In seinen 13 neuen Liedern grübelt Henry nuanciert über die Versuchungen und Sünden, die sich da so ansammeln im Laufe eines Lebens. Auf seiner Homepage joehenrylovesyoumadly.com kommentieren 13 Musiker, mit denen Henry befreundet ist, diese neuen Lieder. Darunter Rosanne Cash, Lucina Williams und Joan Baez. Der vielleicht schönste Eintrag stammt vom ebenfalls an Krebs erkrankten Kollegen Elvis Costello: „There is enough anger, enough misery in the world. Too many tears, fires and trampled flowers, so make room in your life for some beauty like this.“

Liiert mit Madonnas Schwester

Besonders sinnfällig wird die von Costello konstatierte Schönheit in „Green Of The Afternoon“, das mehr nach englischem Folk à la Nick Drake und John Martyn klingt als nach Americana. Mit gepresster Stimme offenbart Henry, worum es ihm in seiner Kunst geht: „I mean to sing of love that goes uncured, you come to me and silence every word. But what goes unspoken may not go unheard.“ In schwierigen Zeiten kann das Schweigen also durchaus an Gewicht gewinnen.
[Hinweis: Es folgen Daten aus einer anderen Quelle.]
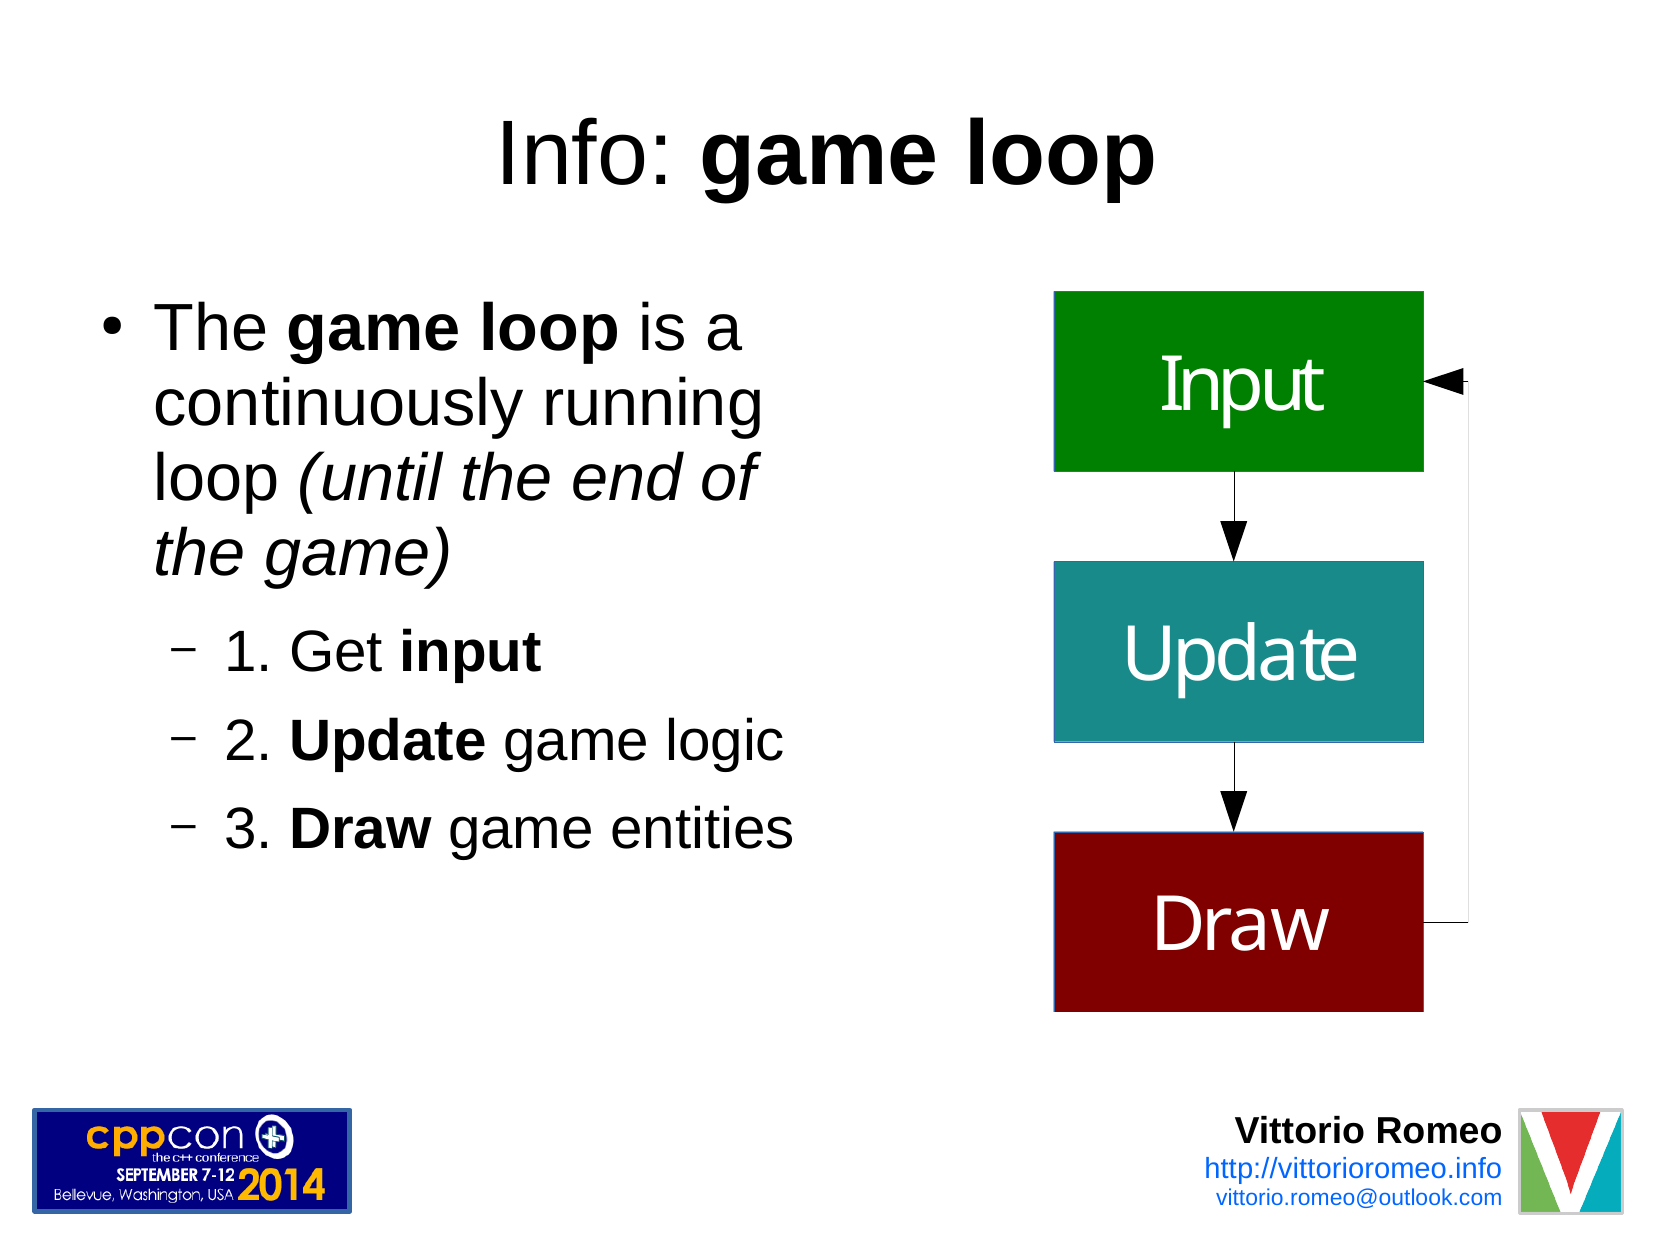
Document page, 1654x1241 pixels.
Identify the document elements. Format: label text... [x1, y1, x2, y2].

list The game loop is a continuously running loop (until the end of the game) 1. Get input 2. Update game logic 3. Draw game entities [82, 290, 809, 1010]
title Info: game loop [82, 49, 1571, 257]
picture [54, 1114, 325, 1203]
picture [1053, 291, 1469, 1012]
picture [1521, 1112, 1621, 1212]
Was die Liebe anlangt, so lebt Henry, der in seiner Kunst gern das Indifferente idealisiert, seit Jahrzehnten in klaren Verhältnissen. Als Schüler in der Highschool von Rochester war er in einer Clique mit Madonna und ihrer Schwester Paula. Dieser borgte er ein paar Bücher, doch sie wechselte zur Uni und beauftragte ihre jüngere Schwester Melanie Ciccone mit der Rückgabe. Nach einigen Irrungen und Wirrungen kamen Melanie und Joe zusammen und sind seither ein Paar. Sie peitschte ihn jetzt zum Arzt, kurz bevor es zu spät gewesen wäre.
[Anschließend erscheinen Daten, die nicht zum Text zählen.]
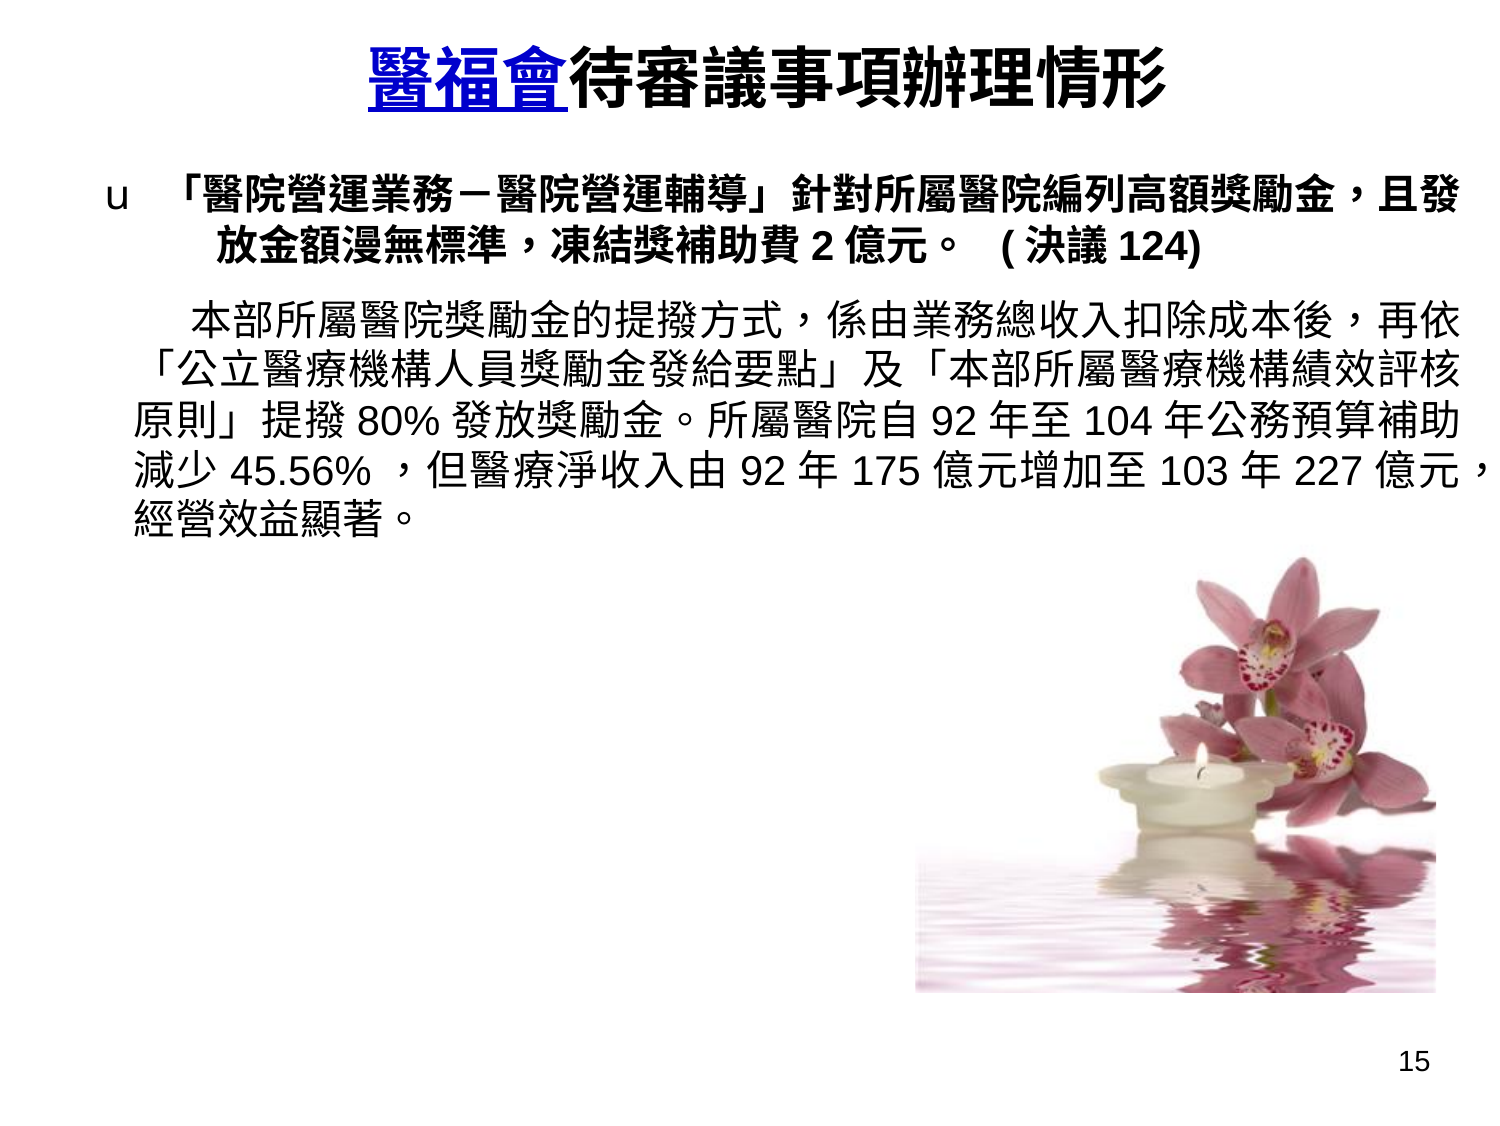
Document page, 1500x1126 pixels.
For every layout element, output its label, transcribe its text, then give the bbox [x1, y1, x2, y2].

text_box 「醫院營運業務－醫院營運輔導」針對所屬醫院編列高額獎勵金，且發放金額漫無標準，凍結獎補助費2億元。 (決議124) 本部所屬醫院獎勵金的提撥方式，係由業務總收入扣除成本後，再依「公立醫療機構人員獎勵金發給要點」及「本部所屬醫療機構績效評核原則」提撥80%發放獎勵金。所屬醫院自92年至104年公務預算補助減少45.56%，但醫療淨收入由92年175億元增加至103年227億元，經營效益顯著。 [35, 161, 1477, 1126]
picture [915, 521, 1437, 993]
text_box 醫福會待審議事項辦理情形 [100, 13, 1437, 137]
text_box 15 [1383, 1035, 1471, 1098]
Der gemeinsame Sohn Levon spielt auf dem neuen Album Saxofon und Klarinette. Es sind meist nur kleine Motive, die die karge Anmutung des Albums dezent würzen. Aufs Schlagzeug verzichtet Henry diesmal völlig. Auf früheren Alben haben ihn Jazzgranden wie Ornette Coleman, Don Cherry und Marc Ribot begleitet. Diesmal wird die große instrumentale Expression ausgespart, Henrys Stimme wird zum Hauptinstrument. Diese Maßnahme erhöht die Intensität.
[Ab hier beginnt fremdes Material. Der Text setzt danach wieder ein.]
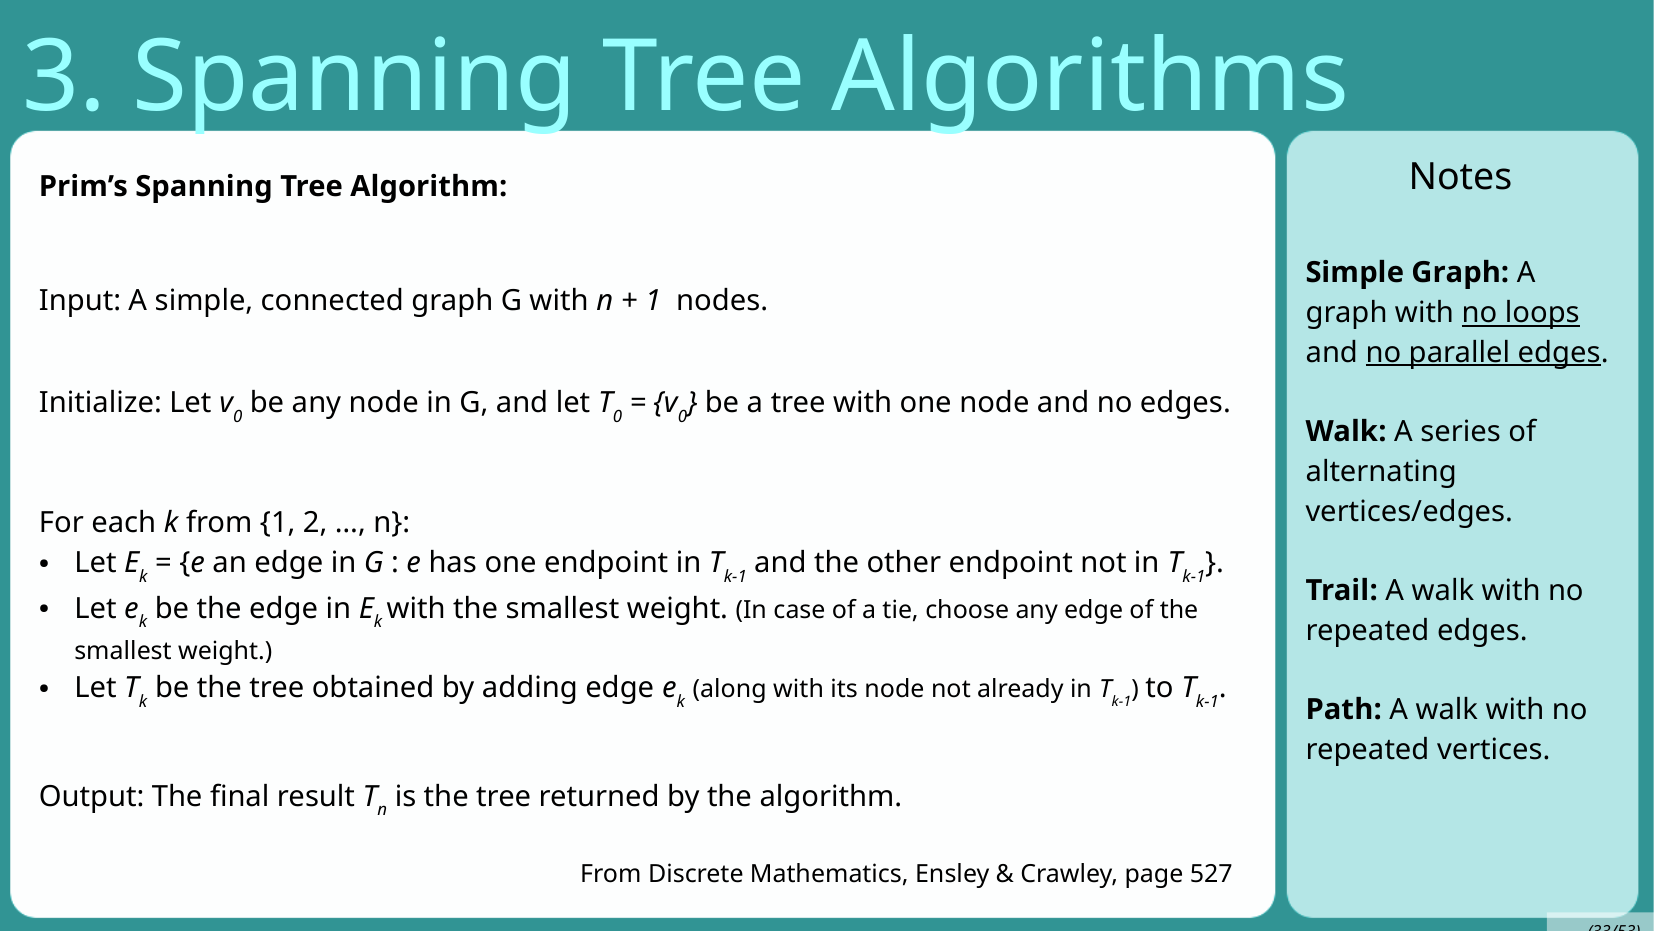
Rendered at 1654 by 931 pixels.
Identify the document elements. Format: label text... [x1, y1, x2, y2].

title 3. Spanning Tree Algorithms [22, 13, 1511, 130]
text_box (<number>/53) [1546, 912, 1654, 931]
text_box From Discrete Mathematics, Ensley & Crawley, page 527 [28, 848, 1249, 892]
picture [0, 0, 1654, 931]
text_box Prim’s Spanning Tree Algorithm: Input: A simple, connected graph G with n + 1 nodes. Initialize: Let v0 be any node in G, and let T0 = {v0} be a tree with one node and no edges. For each k from {1, 2, …, n}: Let Ek = {e an edge in G : e has one endpoint in Tk-1 and the other endpoint not in Tk-1}. Let ek be the edge in Ek with the smallest weight. (In case of a tie, choose any edge of the smallest weight.) Let Tk be the tree obtained by adding edge ek (along with its node not already in Tk-1) to Tk-1. Output: The final result Tn is the tree returned by the algorithm. [39, 165, 1247, 751]
text_box Notes Simple Graph: A graph with no loops and no parallel edges. Walk: A series of alternating vertices/edges. Trail: A walk with no repeated edges. Path: A walk with no repeated vertices. [1290, 141, 1631, 723]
Im Februar 2019 fiel Henry der erste Song für „The Gospel According To Water“ ein. Erst der Text im Bett, tags darauf im Auto die Musik. Henry hielt den Wagen an und sang in sein iPhone: „I came here for the funeral of all sorrow, last in line, but in time for tomorrow.“ Das Lied „In Time For Tomorrow (Funeral For Sorrow)“ wurde zum emotionalen Wendepunkt in der Phase der Entstehung der Lieder. Statt sich selbst zu bemitleiden, entschloss sich Henry, auch in diesen schwierigen Zeiten der Welt seine Seele zu offenbaren, wenngleich meist von etwas Fiktion camoufliert. In „Bloom“ umkreist er zu leisen Akustikgitarrenklängen das Phänomen der verschwindenden Zeit. „,Oh, where has gone the time?‘, we say, even as it moves, over and up ending everything we say it proves.“ Auch wenn die Zeit alles kippt und ins Chaos stürzt, ist „Bloom“ kein Lied des Bedauerns, sondern eine Art taoistische Hymne, die den Weg, nicht das Ziel feiert.

Im nachdenklichen Titelsong steht das Wasser als Chiffre für permanente Veränderung. Das ist nichts Neues, aber es wurde selten so subtil ausgeführt wie von Henry hier. „There's beauty in the making of what will go unseen“, lautet eine schöne Wendung, die wohl mit etwas Bitterkeit aufgeladen ist. Henrys eigene Platten sind nämlich weniger populär als seine – mit bisher vier Grammys bedachte – Arbeit als Produzent für andere. Möge die Schönheit seiner Lieder nicht ungehört bleiben.